BSU staff cuts rise as state budget falls

The Baptist Student Union is on the rebound from the same stringent budget cuts that have plagued the state of Kentucky for just over a year.

Institutions and organizations in every corner of the state have suffered budget cuts due to the downward spiral of the state economy since Sept. 11, 2001.

According to Campus Minister Brian Combs, the BSU was first affected by budget cuts in the summer of 2002.

Its parent organization, the Kentucky Baptist Convention, cut the budgets of Baptist student unions statewide.

Combs said the BSU coped with the cuts until June 2003, when he was forced to make staff reductions.

The organization is considered fully staffed when it employs one campus minister and two students. This past June, Combs eliminated the position of one student who had helped him with scheduling.

Combs assumed the additional duties himself, which included scheduling other campus groups to use the facility.

“Building usage wasn’t my primary focus [during this past summer],” Combs said.

He admitted that scheduling “became too much for me to handle” due to an “erratic and hectic summer schedule.”

“Over the summer, we pretty much didn’t have the building available for anyone,” Combs said.

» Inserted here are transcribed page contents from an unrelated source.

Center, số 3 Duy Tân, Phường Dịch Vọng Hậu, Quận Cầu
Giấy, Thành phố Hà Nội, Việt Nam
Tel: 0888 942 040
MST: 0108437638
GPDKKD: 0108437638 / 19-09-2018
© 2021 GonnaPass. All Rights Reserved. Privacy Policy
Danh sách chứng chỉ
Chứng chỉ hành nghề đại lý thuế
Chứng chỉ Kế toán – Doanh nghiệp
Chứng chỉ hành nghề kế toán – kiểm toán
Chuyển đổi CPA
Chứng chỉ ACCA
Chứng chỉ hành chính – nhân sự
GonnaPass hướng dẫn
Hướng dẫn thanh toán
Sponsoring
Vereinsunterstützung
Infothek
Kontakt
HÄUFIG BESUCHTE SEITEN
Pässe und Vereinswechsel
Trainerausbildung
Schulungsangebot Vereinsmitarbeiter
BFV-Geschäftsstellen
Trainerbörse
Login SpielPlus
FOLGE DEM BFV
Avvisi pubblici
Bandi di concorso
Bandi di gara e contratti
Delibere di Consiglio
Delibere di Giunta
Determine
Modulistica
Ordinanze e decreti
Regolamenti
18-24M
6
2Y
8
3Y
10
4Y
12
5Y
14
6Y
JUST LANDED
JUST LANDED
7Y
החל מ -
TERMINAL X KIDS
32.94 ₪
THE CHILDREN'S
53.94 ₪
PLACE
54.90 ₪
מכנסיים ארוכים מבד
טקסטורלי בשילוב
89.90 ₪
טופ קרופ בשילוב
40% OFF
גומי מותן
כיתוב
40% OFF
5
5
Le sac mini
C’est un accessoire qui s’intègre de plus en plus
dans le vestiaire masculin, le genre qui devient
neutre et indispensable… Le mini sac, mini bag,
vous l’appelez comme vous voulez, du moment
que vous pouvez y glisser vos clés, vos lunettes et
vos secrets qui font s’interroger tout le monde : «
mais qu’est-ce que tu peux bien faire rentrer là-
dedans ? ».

Eric Brose, director of the Upward Bound program at Northern Kentucky University, was one of many who tried unsuccessfully to book space for his organization at the BSU this summer.

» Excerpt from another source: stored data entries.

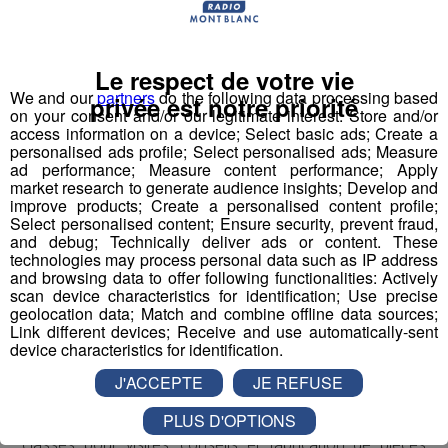
"First Tech Challenge" en points d’orgue, avec leur robot
fabriqué.
Le respect de votre vie
Les jeunes des établissements scolaires doivent
We and our
partners
do the following data processing based
privée est notre priorité
fabriquer un robot à partir d'un kit de pièces détachées
on your consent and/or our legitimate interest: Store and/or
fourni par l'association organisatrice la compétition
access information on a device; Select basic ads; Create a
personalised ads profile; Select personalised ads; Measure
"Robotique First France". Dans le cadre de TOP FAB, le
ad performance; Measure content performance; Apply
Groupe Mont Blanc Médias fait appel à
4
market research to generate audience insights; Develop and
établissements scolaires volontaires
participant au
improve products; Create a personalised content profile;
Select personalised content; Ensure security, prevent fraud,
challenge en les associant à
4 entreprises
and debug; Technically deliver ads or content. These
industrielles
d’envergure sur le territoire pour former
technologies may process personal data such as IP address
des binômes.
and browsing data to offer following functionalities: Actively
scan device characteristics for identification; Use precise
Pour mener à bien leur projet et tenter de
geolocation data; Match and combine offline data sources;
remporter
la compétition nationale à Lyon le 22 mars,
Link different devices; Receive and use automatically-sent
ils pourront compter sur
le coaching de
device characteristics for identification.
l’association,
et reconnue par la French Fab ; mais
J'ACCEPTE
JE REFUSE
également
l’accompagnement de leurs entreprises
PLUS D'OPTIONS
binômes,
présentes en école et en accueillant les
classes pour visites, conseils et fabrication de pièces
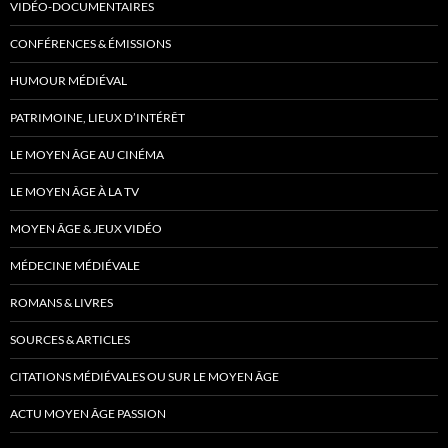
VIDÉO-DOCUMENTAIRES
CONFÉRENCES & ÉMISSIONS
HUMOUR MÉDIÉVAL
PATRIMOINE, LIEUX D’INTÉRÊT
LE MOYEN ÂGE AU CINÉMA
LE MOYEN ÂGE À LA TV
MOYEN ÂGE & JEUX VIDÉO
MÉDECINE MÉDIÉVALE
ROMANS & LIVRES
SOURCES & ARTICLES
CITATIONS MÉDIÉVALES OU SUR LE MOYEN ÂGE
ACTU MOYEN ÂGE PASSION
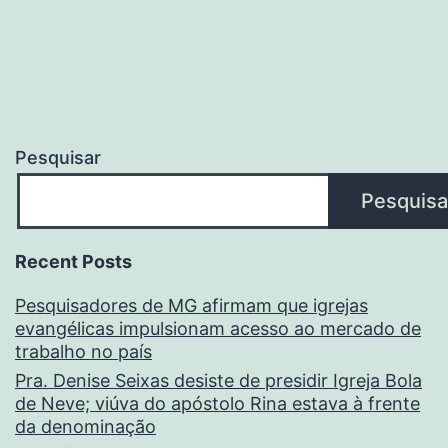
Pesquisar
Pesquisa
Recent Posts
Pesquisadores de MG afirmam que igrejas
evangélicas impulsionam acesso ao mercado de
trabalho no país
Pra. Denise Seixas desiste de presidir Igreja Bola
de Neve; viúva do apóstolo Rina estava à frente
da denominação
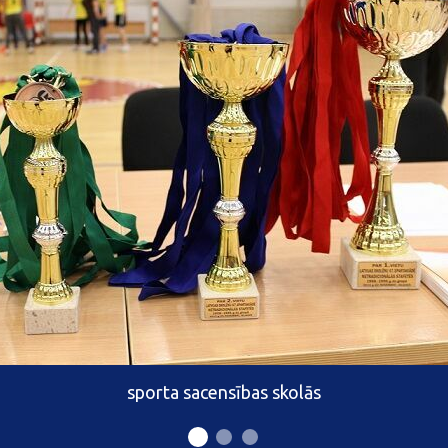
sporta sacensības skolās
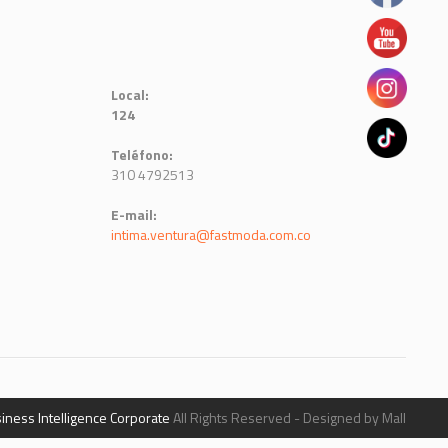
Local:
124
Teléfono:
310 4792513
E-mail:
intima.ventura@fastmoda.com.co
iness Intelligence Corporate
All Rights Reserved - Designed by Mall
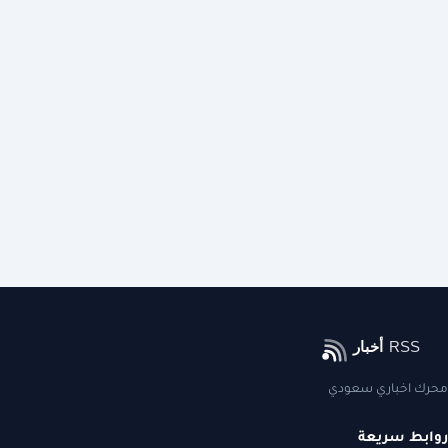
محرك اخباري سعودي
روابط سريعة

Brose said that he used the facility in the summers of 2001 and 2002, but was turned away when he tried to book a meeting room in the summer of 2003.

When he visited the center several times to obtain the initial paperwork required to reserve a room, Brose said nobody was there.

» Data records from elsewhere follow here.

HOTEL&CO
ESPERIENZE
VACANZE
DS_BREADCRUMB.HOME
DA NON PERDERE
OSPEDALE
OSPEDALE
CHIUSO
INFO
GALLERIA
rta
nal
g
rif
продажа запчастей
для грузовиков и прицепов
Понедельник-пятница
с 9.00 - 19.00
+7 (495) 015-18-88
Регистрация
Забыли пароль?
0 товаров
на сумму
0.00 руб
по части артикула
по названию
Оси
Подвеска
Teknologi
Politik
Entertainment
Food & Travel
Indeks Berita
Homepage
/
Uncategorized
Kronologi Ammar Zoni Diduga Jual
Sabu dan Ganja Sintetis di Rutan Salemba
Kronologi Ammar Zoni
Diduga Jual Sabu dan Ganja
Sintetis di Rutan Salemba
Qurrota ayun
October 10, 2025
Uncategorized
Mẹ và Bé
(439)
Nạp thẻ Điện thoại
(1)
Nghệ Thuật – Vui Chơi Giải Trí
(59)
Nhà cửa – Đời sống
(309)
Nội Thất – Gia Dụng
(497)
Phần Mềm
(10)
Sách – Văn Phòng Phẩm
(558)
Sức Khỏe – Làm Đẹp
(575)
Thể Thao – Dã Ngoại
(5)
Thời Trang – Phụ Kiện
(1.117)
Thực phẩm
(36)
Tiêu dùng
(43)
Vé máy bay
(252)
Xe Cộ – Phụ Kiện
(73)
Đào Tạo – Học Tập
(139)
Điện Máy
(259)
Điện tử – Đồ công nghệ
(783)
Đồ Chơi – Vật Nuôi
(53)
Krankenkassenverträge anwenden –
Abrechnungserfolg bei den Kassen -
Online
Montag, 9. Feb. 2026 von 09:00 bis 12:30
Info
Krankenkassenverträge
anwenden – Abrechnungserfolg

He said it was “annoying that office hours were not established” over the summer.

After he obtained the paperwork and submitted it to the BSU, Brose was told that there was not enough staff to fulfill his request.

He then called the KBC and a representative told him that inadequate staffing was due to budget and personnel cuts and increasing utility costs of the facility.

Combs said that he has since hired another student to help with scheduling duties at the BSU facility.

“We’re pretty adequately staffed at this point, as far as student programming goes,” Combs said.

He stressed the union’s “willingness to work with campus to be a positive member of the community.”

Combs said that the groups who typically request the use of BSU meeting rooms are sororities, fraternities, student life organizations, and administration.

The groups are permitted to use BSU facilities based on avaliability.

The center came to NKU in 1996.

The initial agreement between the KBC and the university stated that the organization would lease the land for an initial period of 40 years, and finance both the construction of the building and its operational costs in exchange for two spots of land on John’s Hill Road adjacent to campus.

The lease states, “Lessee [KBC] shall permit other NKU organizations to use facilities at the Center, provided that such uses do not conflict with Lessee’s own uses and Lessee’s religious and educational missions.”